HHS Secretary (former Utah Governor) Mike Leavitt says that the best hope we have for keeping medical costs under control is to give patients enough information to form a solid basis for medical decisions (see SL-Trib article). Leavitt says that putting healthcare provider data into the hands of the people would foster healthy competition and lower costs.
Leavitt is certainly correct on that point, but his solution won’t achieve the desired results. I applaud efforts such as the database discussed in the article. Information like that certainly can’t hurt. But this kind of effort alone is insufficient because it does not overcome the system’s basic problem.
One of the primary rules of economics is that suppliers do their best to supply what buyers actually demand. Who are the real buyers of medical services? Not you. Unless you pay for everything yourself or have only catastrophic insurance, you are not the buyer.
Your co-pay or deductible do not make you the buyer. They make you a minor partner to the buyer. They inform your decisions about buying health insurance. But they do not make you the buyer of the medical services you consume. The real buyers — the real power entities in purchasing medical services —are the government (via Medicare) and insurance companies.
Since suppliers provide what buyers demand, let’s ask ourselves what the real buyers of medical services demand.
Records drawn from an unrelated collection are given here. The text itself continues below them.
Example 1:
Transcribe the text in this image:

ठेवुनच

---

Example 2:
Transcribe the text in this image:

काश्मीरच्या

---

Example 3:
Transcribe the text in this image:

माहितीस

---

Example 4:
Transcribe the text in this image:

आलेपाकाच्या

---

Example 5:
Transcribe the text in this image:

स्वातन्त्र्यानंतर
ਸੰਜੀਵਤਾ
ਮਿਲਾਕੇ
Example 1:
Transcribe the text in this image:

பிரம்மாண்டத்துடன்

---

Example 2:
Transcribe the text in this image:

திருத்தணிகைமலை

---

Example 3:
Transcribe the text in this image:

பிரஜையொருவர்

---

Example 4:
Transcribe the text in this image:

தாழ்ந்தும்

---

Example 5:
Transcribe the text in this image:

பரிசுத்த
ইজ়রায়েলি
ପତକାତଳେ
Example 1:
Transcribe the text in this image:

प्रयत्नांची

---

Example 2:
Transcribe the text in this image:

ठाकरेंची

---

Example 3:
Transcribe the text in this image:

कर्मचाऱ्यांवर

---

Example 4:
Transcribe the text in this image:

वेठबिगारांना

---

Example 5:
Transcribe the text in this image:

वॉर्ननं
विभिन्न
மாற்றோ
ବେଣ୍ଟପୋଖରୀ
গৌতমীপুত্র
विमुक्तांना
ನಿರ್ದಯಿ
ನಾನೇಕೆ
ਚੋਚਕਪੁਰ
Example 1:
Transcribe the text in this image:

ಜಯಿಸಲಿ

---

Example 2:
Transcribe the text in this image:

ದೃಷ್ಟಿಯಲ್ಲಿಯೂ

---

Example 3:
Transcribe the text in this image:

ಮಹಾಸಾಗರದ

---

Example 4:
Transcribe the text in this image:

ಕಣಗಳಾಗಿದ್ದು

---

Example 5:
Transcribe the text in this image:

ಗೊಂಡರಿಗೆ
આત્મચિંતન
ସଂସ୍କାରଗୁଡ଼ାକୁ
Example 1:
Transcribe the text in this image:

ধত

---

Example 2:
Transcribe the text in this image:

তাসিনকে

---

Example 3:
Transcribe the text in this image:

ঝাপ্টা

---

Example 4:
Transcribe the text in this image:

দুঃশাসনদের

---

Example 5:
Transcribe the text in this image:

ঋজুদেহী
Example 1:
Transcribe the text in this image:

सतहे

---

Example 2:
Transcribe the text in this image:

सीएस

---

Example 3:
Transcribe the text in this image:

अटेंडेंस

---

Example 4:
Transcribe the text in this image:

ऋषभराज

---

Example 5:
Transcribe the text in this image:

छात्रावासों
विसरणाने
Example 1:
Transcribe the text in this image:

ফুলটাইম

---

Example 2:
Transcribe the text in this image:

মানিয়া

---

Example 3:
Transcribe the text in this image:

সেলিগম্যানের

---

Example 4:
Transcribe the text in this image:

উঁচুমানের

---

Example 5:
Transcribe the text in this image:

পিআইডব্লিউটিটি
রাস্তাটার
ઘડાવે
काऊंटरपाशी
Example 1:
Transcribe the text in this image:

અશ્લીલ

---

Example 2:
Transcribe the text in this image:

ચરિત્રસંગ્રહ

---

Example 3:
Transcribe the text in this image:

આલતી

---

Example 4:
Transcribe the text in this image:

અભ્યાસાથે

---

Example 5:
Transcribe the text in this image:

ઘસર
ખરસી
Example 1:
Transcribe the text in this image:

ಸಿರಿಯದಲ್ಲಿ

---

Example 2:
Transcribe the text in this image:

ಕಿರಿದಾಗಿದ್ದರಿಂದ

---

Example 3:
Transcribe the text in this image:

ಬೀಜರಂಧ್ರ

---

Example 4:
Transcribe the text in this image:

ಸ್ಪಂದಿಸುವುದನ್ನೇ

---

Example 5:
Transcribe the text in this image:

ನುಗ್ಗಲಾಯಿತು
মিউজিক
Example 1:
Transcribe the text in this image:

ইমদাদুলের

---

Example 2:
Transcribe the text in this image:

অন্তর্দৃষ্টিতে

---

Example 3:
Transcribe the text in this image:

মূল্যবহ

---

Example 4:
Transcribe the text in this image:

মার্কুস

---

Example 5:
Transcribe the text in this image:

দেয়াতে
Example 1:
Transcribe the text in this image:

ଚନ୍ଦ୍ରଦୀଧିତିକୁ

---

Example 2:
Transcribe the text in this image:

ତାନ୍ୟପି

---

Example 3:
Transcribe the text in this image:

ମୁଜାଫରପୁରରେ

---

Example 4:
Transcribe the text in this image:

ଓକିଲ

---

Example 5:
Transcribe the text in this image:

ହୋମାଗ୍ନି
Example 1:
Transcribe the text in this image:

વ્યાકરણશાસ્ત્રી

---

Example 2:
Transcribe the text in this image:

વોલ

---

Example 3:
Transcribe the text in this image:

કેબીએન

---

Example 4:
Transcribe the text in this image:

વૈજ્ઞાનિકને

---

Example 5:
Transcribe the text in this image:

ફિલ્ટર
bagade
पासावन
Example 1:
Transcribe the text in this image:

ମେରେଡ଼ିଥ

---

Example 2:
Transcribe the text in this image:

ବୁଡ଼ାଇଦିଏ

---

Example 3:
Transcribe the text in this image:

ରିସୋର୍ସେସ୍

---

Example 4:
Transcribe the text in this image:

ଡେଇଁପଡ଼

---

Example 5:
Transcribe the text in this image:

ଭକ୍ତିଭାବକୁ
Do they demand the best possible medical outcome for each patient? Nope. It’s not possible for them to do that. So they design systems that aspire to that lofty goal. These systems seek to demand proof that proper procedures are being followed and tightly control what procedures will be covered.
Of course, to administer these systems, the government and insurers spawn massive bureaucracies of paper pushers. Medical practitioners actually serve their buyers quite well, supplying the desired paperwork. They report procedures that will bring payment. As I mentioned in this post, as long as the paperwork shows that proper procedures were followed, the actual medical outcome for the individual patient is not a priority. Since the patients are not the buyers, they are in no position to demand satisfaction.
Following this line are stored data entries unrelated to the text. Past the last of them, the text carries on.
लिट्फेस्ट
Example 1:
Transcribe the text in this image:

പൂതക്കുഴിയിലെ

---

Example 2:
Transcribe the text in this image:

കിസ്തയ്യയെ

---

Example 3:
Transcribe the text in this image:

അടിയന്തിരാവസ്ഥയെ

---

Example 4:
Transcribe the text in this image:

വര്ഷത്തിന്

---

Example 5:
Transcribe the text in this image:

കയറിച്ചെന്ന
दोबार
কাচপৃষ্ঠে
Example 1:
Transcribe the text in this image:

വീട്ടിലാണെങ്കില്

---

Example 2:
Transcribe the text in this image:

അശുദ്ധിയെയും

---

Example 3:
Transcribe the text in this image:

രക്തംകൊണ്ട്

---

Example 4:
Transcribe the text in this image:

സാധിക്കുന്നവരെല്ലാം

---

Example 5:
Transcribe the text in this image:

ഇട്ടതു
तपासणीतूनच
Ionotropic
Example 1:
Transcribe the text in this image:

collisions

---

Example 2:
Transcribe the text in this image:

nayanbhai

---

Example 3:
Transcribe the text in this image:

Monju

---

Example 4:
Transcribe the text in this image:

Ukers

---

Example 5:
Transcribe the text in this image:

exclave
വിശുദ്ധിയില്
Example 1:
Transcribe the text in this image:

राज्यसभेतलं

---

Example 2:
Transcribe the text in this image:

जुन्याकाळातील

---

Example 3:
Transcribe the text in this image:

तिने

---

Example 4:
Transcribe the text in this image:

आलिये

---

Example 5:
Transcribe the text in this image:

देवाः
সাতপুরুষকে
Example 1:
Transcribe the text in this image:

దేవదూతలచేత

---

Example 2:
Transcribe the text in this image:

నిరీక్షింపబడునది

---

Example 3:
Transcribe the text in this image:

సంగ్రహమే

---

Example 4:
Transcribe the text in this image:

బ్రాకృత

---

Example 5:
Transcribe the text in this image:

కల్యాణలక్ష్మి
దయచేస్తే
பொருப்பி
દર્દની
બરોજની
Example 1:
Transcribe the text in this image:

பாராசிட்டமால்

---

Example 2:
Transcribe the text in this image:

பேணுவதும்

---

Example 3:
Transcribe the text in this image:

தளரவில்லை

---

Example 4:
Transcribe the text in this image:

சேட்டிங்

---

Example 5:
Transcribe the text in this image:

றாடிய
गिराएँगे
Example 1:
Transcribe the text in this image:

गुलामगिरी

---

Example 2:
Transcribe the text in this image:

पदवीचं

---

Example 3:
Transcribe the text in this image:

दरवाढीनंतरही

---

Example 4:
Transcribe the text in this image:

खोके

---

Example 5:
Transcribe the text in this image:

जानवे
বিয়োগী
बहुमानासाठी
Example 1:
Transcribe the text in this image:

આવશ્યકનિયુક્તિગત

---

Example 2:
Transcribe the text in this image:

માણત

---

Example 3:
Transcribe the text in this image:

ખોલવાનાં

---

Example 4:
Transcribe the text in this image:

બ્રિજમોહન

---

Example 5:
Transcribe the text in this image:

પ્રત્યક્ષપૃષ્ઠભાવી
Electronic Health Records (EHRs) have been touted as a way to improve the medical system. But it turns out that EHRs do not improve actual medical outcomes (see here). This is because they are only a more efficient way of pushing paper around through the bureaucracy. They are designed primarily for the government and the insurance companies rather than for patients.
Likewise, the push to achieve universal health insurance for everyone will not improve matters. That simply removes all patients from the buyer position. That’s why studies have found that health insurance increases access but does not positively impact actual medical outcomes.
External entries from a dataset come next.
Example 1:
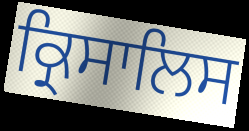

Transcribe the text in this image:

ਕ੍ਰਿਸਾਲਿਸ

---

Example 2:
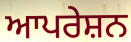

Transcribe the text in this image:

ਆਪਰੇਸ਼ਨ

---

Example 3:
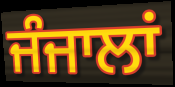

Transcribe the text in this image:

ਜੰਜਾਲਾਂ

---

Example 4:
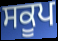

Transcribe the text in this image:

ਸਕੂਪ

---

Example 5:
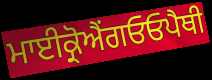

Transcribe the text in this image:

ਮਾਈਕ੍ਰੋਐਂਗਓਓਪੈਥੀ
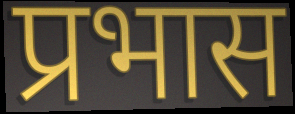
प्रभास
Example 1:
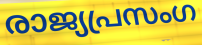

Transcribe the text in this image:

രാജ്യപ്രസംഗ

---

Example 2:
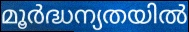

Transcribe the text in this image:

മൂർദ്ധന്യതയിൽ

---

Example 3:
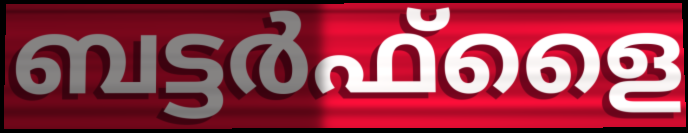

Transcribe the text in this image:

ബട്ടർഫ്ളൈ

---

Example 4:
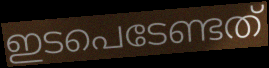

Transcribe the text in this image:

ഇടപെടേണ്ടത്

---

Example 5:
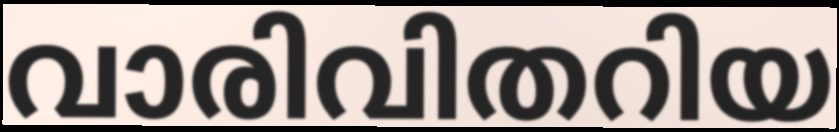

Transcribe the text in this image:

വാരിവിതറിയ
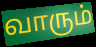
வாரும்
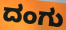
ದಂಗು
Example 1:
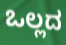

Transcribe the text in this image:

ಒಲ್ಲದ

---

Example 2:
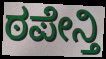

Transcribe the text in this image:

ಠಪೇನ್ತಿ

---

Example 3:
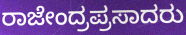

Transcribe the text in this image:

ರಾಜೇಂದ್ರಪ್ರಸಾದರು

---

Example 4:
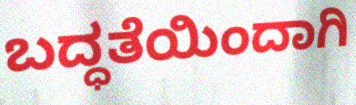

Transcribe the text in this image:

ಬದ್ಧತೆಯಿಂದಾಗಿ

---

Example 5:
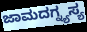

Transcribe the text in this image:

ಜಾಮದಗ್ನ್ಯಸ್ಯ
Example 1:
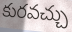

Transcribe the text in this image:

కురవచ్చు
Medicare is planning to refuse to pay hospitals for a handful of common medical errors (see here). Private insurers will likely follow suit. This will help hospitals refrain from specific counterproductive activities. It should be helpful, but it will produce unintended side effects as well. It will still not overcome the basic problem of medical service consumers not being the buyers of those services.
If you think that the database Leavitt touts will significantly improve matters, consider how things work today. After my Dad had a stroke, his cardiologist said that he needed to implant a defibrillator device in Dad’s chest. He talked to us about it and gave us some information. But with all of the information, we really had nothing upon which to base a decision. Not only did we not really know how necessary it was and what others’ experiences with the device were, we had absolutely no cost information provided, other than, “Medicare will cover it.”
A few weeks after the procedure, the itemized bills came in. We looked over the multitudinous individual charges, often stunned at the prices attached to each item. But the end price for everything — the device, the surgeon, the operating room, the anesthesiologist, nursing care, etc. — was eye popping. But my parents paid only a tiny portion of the whole bill. Medicare and insurance picked up the rest. The fact is that you never spend someone else’s money as efficiently as you spend your own.
If we knew then what we know now, Dad would have opted to skip the device. It turns out that these things are installed mostly to help practitioners avoid lawsuits claiming that they didn’t do everything possible. If anyone had said up front that the device installation would cost the amount it did, Dad might still have opted to have it done, because the money wasn’t coming out of his pocket. So, even if Leavitt’s database had been available, it probably would have made little difference. Besides, the doctor made it sound so necessary. On the other hand, if Dad was self-insured, he likely would have foregone the device.
Health insurance and Medicare were instituted to solve the problem of people being underserved. Most health insurance plans were once catastrophic insurance only. But public health officials and practitioners worried that too many people were avoiding preventative and routine care, waiting until situations became critical. Thus, the push to increasingly cover everything, including treatments that most people once paid for out of their own pockets.
This pattern has increased access, but it has not improved medical outcomes. And costs have skyrocketed. What we have today is a top-down system that dictates to us how much and what kind of medical services we should use. We do not have a dynamic, innovative patient-driven system that produces improvements while reducing costs — because patients are not in the driver’s seat. The bureaucrats are.
The only way we are going to solve today’s health care crisis is to turn patients back into actual buyers of medical services. This is heresy to the universal coverage crowd. But good public health and free medical markets are not mutually exclusive, as many assume. It is amazing what people will come up with when you give them liberty.